Als je niet weet hoe je iets moet aanpakken, moet je het vragen aan iemand die het al een keer gedaan heeft. Dat was een van de eerste lessen die ik als ondernemer kreeg. Weinigen zullen weigeren je te helpen. Alhoewel, ik weet nog dat we in onze begintijd over wilden van een vof naar een bv. Een vriend van mijn broer had zo’n bv. Op mijn vraag hoe zoiets aan te pakken, antwoordde hij vol onbegrip: ‘Nou, je gaat naar een notaris en je richt een bv op.’

Beperkte thuismarkt
Datzelfde gevoel heb ik wanneer ondernemers mij vragen of ze ‘naar het buitenland’ zouden moeten. Want ja, wanneer je iets maakt, blijkt al snel dat onze thuismarkt erg beperkt is. We hebben niet het geluk van de Amerikanen. Sterker nog, rij hier een uur naar het zuiden of oosten en zakendoen is rigoureus anders.

Grenzen worden vager
Maar gelukkig zijn we als volk sterk internationaal ingesteld. Door onze geografische ligging en doordat we niet zijn opgegroeid met de gedachte dat ons land het grootste en het best is, kunnen we makkelijker schakelen dan anderen. We hebben op dit gebied daarom ook een unieke historie. Denk aan de VOC, maar ook aan Philips, C&A, Heineken en talloze anderen. In Europa zijn de grenzen weggevallen; dankzij het internet is alle informatie over potentiële klanten, distributeurs, medewerkers of concurrenten simpel te vinden. En tot slot zijn er talloze instanties en bedrijven die je kunnen helpen met de eerste stap. 

Tijd en aandacht
Toch ken ik veel verhalen van ondernemers die veel geld, tijd en aandacht hebben verloren aan een buitenlands avontuur. Een vestiging in Spanje, een klein kantoor in Duitsland of een ‘man of vrouw’ in New York. In de meeste gevallen was deze internationalisering een hobbyprojectje van de ondernemer zelf. Uiteindelijk blijkt dan de omzet gering, de aandacht die het vraagt meer dan verwacht en de cash die het slurpt buitensporig.

Een goede voorbereiding
Na ons eigen leergeld te hebben betaald snapten we dat het succes van internationalisering zit in de voorbereiding. Wij internationaliseerden uiteindelijk in acht maanden naar vijf landen. Dat begon met het aannemen van buitenlanders in Nederland. We maakten Engels al vroeg de voertaal en iedere vestiging werkte met hetzelfde centrale online ERP-systeem. De meeste aandacht ging echter naar de selectie van de eerste lokale man of vrouw – veelal een ambitieuze medewerker van een concurrent. Vervolgens vulden we die aan met een ervaren iemand uit Nederland. Via wekelijkse videocalls hielden we strak de vinger aan de pols, maar we lieten hen volgens lokale gebruiken en gewoontes de business ontwikkelen. Een beproefd concept. 

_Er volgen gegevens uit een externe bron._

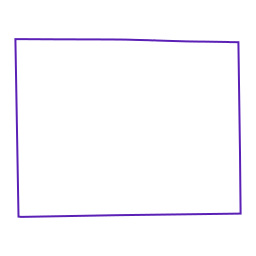 Stephenson, Illinois, United States of America
{"feature_id": "52423323B66491108399263", "entity_name": "Stephenson", "entity_type": "district", "adm_level": 2, "iso_a3": "USA", "parent_name": "United States of America", "parent_adm1": "Illinois", "projection": "mercator", "projection_center": [-89.633, 42.351], "detail": "fine", "context": "isolated", "style": "outline", "palette": "violet", "viewbox_px": 256, "rotation_deg": 0, "n_neighbors": 0, "source": "geoboundaries", "source_scale": "gbopen_adm2", "svg_char_len": 495}
<svg xmlns="http://www.w3.org/2000/svg" viewBox="0 0 256 256"><path d="M238.4,42.2L230.1,42.1L229.4,42.1L228.9,42.0L228.3,42.0L203.2,41.6L199.7,41.6L187.0,41.4L169.2,40.9L156.4,40.5L154.1,40.3L153.5,40.4L152.6,40.4L148.5,40.2L135.4,39.9L132.8,39.8L125.5,39.6L115.9,39.5L114.5,39.5L93.7,39.4L82.1,39.4L77.6,39.4L71.8,39.3L69.4,39.3L68.5,39.3L53.3,39.3L15.6,39.1L15.4,39.1L18.5,216.6L21.2,216.9L116.6,215.2L240.6,213.6L240.0,153.3L238.4,42.2Z" fill="none" stroke="#5b21b6" stroke-width="2"/></svg>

Dus, moet je naar het buitenland? Natuurlijk. Nederland is klein en de wereld is groot. Met een beetje voorbereiding kan het niet misgaan. Succes.

Dit fragment komt uit het boek Groter Groeien van nlgroeit-oprichter Kees de Jong. 

De do’s en don’ts bij internationaliseren

Kan je het bovenstaande filmpje niet goed zien, kijk dan op YouTube, ook voor de volledige aflevering van het journaal.

De zevende editie van het journaal nlgroeit gaat over internationaliseren. Kees de Jong van nlgroeit sprak met Rob van Nes van International Business Development Academy en Daniel de Lange van Easywalker.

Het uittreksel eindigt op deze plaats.